» **Problem**
Please read the August 2025 financial reporting text below and state the total savings off the regular registration fee from combining the code "BAN25" with the early bird discount.

August 2025 Financial Reporting, Governance, and Risk Management

| 8/20/2025
August 2025 Financial Reporting, Governance, and Risk Management

Message from Sydney Garmong, Partner, National Office

It’s August, which means two things for Washington, D.C.: It’s hot and humid, and Congress has picked the right time to be in recess. With fall just around the corner, many students are heading back to school to prepare for future opportunities. We hope you are enjoying the tail end of summer.

With the passage of the Guiding and Establishing National Innovation for U.S. Stablecoins Act (GENIUS Act) last month, we are watching for proposed regulations from the federal banking agencies, the National Credit Union Administration, the U.S. Department of the Treasury, and state regulators. On Monday, Treasury issued a request for comment, as required under the GENIUS Act.

The American Institute of Certified Public Accountants (AICPA) has extended its early bird pricing for two of the largest conferences for our industry. Again, the AICPA banking conference and AICPA credit unions conference will occur concurrently, Sept. 15-17, 2025, at the Gaylord National Resort & Convention Center, National Harbor, Maryland, just south of Washington, D.C. Here are the discount codes:

  • The 2025 national AICPA & CIMA Conference on Banks & Savings Institutions. Use the code “BAN25” to save $100 on the in-person or the virtual option. This discount may be applied in addition to the early bird discount of $150 – for a total savings of $250 off the regular registration fee – for those who register by Monday, Sept. 1, 2025.

» **Dataset**
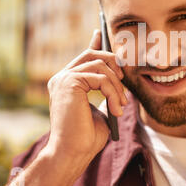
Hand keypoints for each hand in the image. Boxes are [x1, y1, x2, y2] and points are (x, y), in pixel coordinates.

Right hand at [45, 29, 127, 162]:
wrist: (73, 152)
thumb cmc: (86, 137)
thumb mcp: (100, 110)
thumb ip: (104, 92)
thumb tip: (117, 80)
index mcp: (67, 83)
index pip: (83, 57)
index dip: (94, 44)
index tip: (100, 32)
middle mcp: (62, 78)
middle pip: (92, 54)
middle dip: (113, 63)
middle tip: (124, 81)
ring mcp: (63, 79)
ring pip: (100, 65)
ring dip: (117, 85)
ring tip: (121, 105)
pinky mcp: (68, 82)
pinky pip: (100, 77)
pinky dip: (113, 92)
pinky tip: (116, 109)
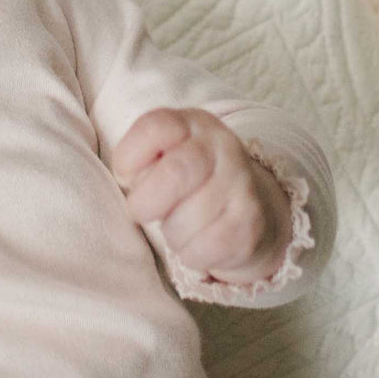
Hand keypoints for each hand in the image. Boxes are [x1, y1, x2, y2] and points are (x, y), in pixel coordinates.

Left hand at [113, 108, 292, 283]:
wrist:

» **Output for this task**
$250 off the regular registration fee, for those who register by Monday, Sept. 1, 2025.